Herk Harvey described to me a strange outdoor ballroom he had seen rotting on the shores of the Great Salt Lake. . . and said he’d like to make a film about creatures rising from the lake and doing a dance of death in this pavilion. That was the image he had and he asked if I would create a script encompassing that.
We decided the film would feature someone being chased, and since there wouldn’t be much budget, we couldn’t indulge in a lot of expensive effects.
While thinking about a character and a story, I was also trying to think of locations that would put atmosphere on the screen at little expense. And one of the places I thought about was the Reuter Organ Company here in Lawrence, Kansas. Reuter builds church pipe organs—and I had seen the room where they assemble and test these exposed pipes. And I decided to use that organ-testing room. And that gave me the idea of making Mary Henry an organist. . .which led to her going to Salt Lake City to work in a church. . .which caused her to drive past the old Saltair pavilion and so forth. . .
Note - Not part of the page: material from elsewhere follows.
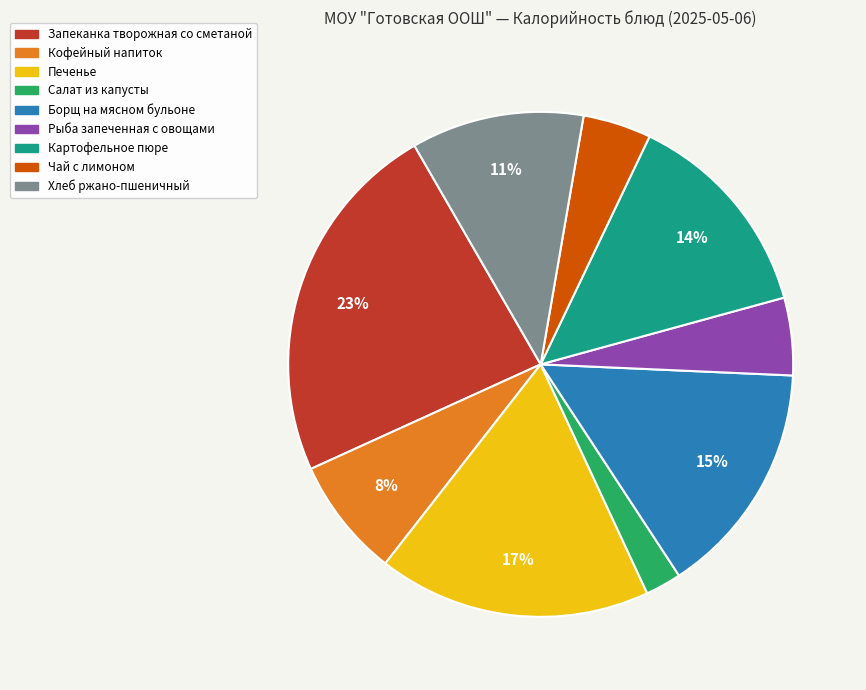

Is there any slice that represents more than half of the pie?

No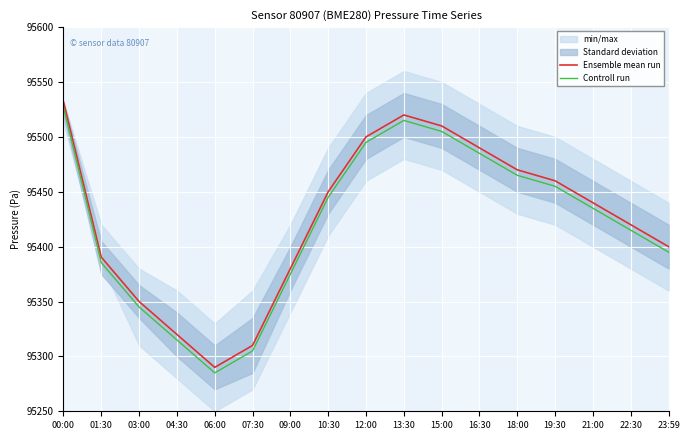

At which label is Ensemble mean run closest to 95411?

22:30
Once I established the lead character and the mood, the story flowed easily. I had one of those writer’s experiences where a film story just sort of unreeled in my mind—and night after night it was there on the mental screen like a serial.
I didn’t so much invent the story and write it as I did write the story and then see what I had invented.
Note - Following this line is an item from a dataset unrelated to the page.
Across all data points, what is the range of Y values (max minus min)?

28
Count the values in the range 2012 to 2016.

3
From the writer’s angle, I was freed by the fact that I had no need to worry about Hollywood formats. I didn’t have to conform in any way. I knew who the producer and director would be, and that he would be open to whatever I proposed. It is, for instance, one of the few films from that period, or even today, that has no love story or romance, even as a subplot.
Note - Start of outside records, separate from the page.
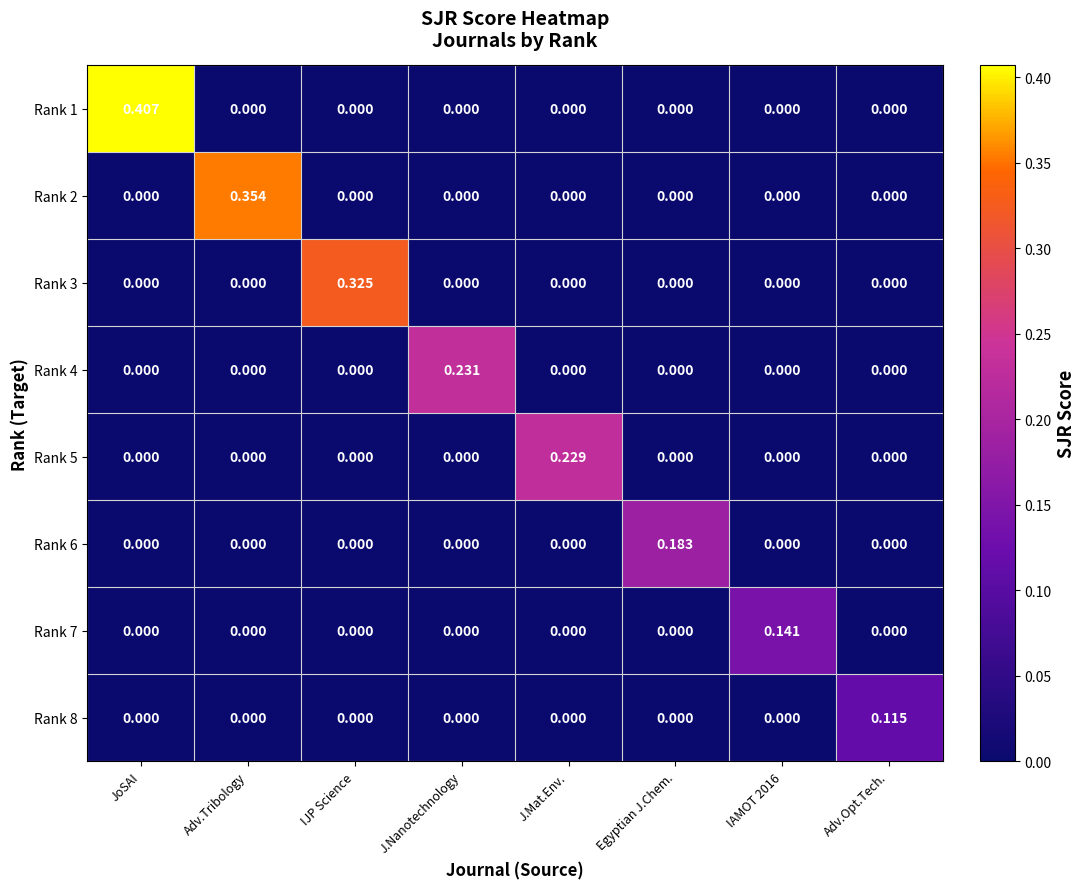

At which label does Rank 8 reach its peak?

Adv.Opt.Tech.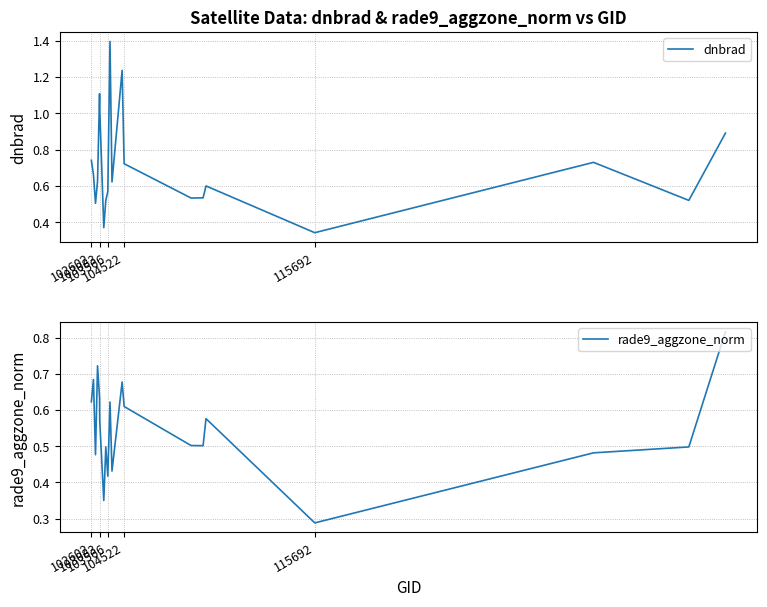

True or false: dnbrad has a value of 0.1 at 115692.

False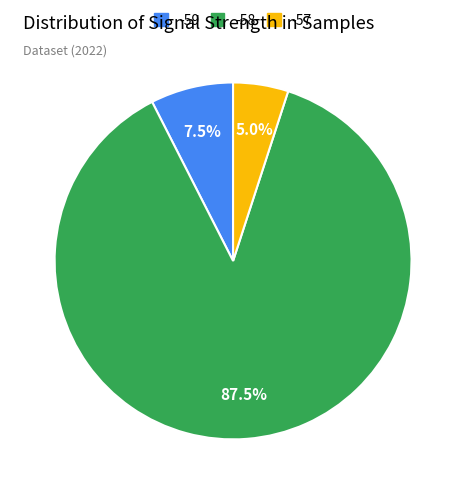

Is there a majority slice in this chart?

Yes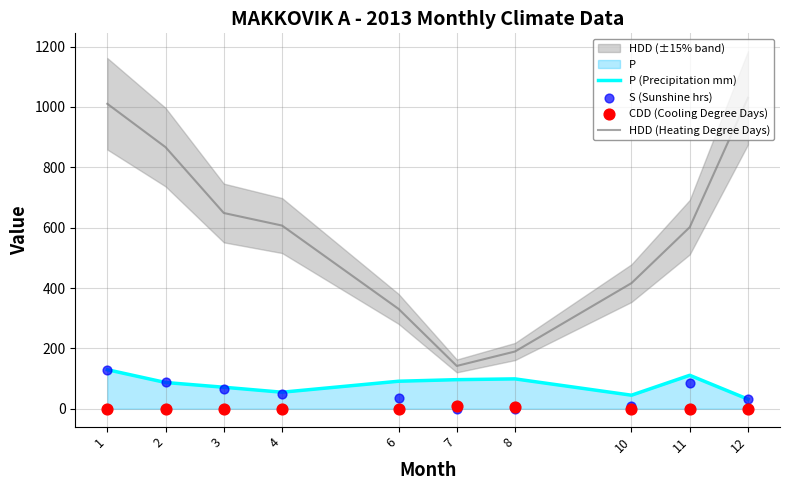

Is the value of HDD (Heating Degree Days) at 11 greater than the value of CDD (Cooling Degree Days) at 10?

Yes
Also, you know, considering the miniscule budget, there are some good things in Carnival of Souls as far as direction and cinematography and so forth. I don’t know all the director’s secrets, but I do know I have a writer’s secret in Carnival that helps make it stay in the minds of some of its fans. Apparently, none of the many people who have written about the film has noticed it: I decided early on to give the heroine no real sympathy or understanding from any other character. For the viewer, there is no relief from her dilemma, no catharsis except what viewers create for themselves. I believe that is one reason the film tends to linger in the mind.
I wrote fast and had little time for revision, and it was my first film, so some of the lines translated into awkward and overblown dialogue. While many commentators noted that flaw, surprisingly few seemed to know that screenwriters also write the quiet, eerie, atmospheric scenes.
Reporters have asked why Carnival of Souls is still recirculating, playing theaters 30 years after it was made—when hundreds of other low-budget black-and-white films have been long forgotten. All I know is that the movie was created, directed, filmed and edited by people who loved the idea of making a picture—not to exploit anything or fit into any special niche, but just to make the best film they could with the limited resources available to them.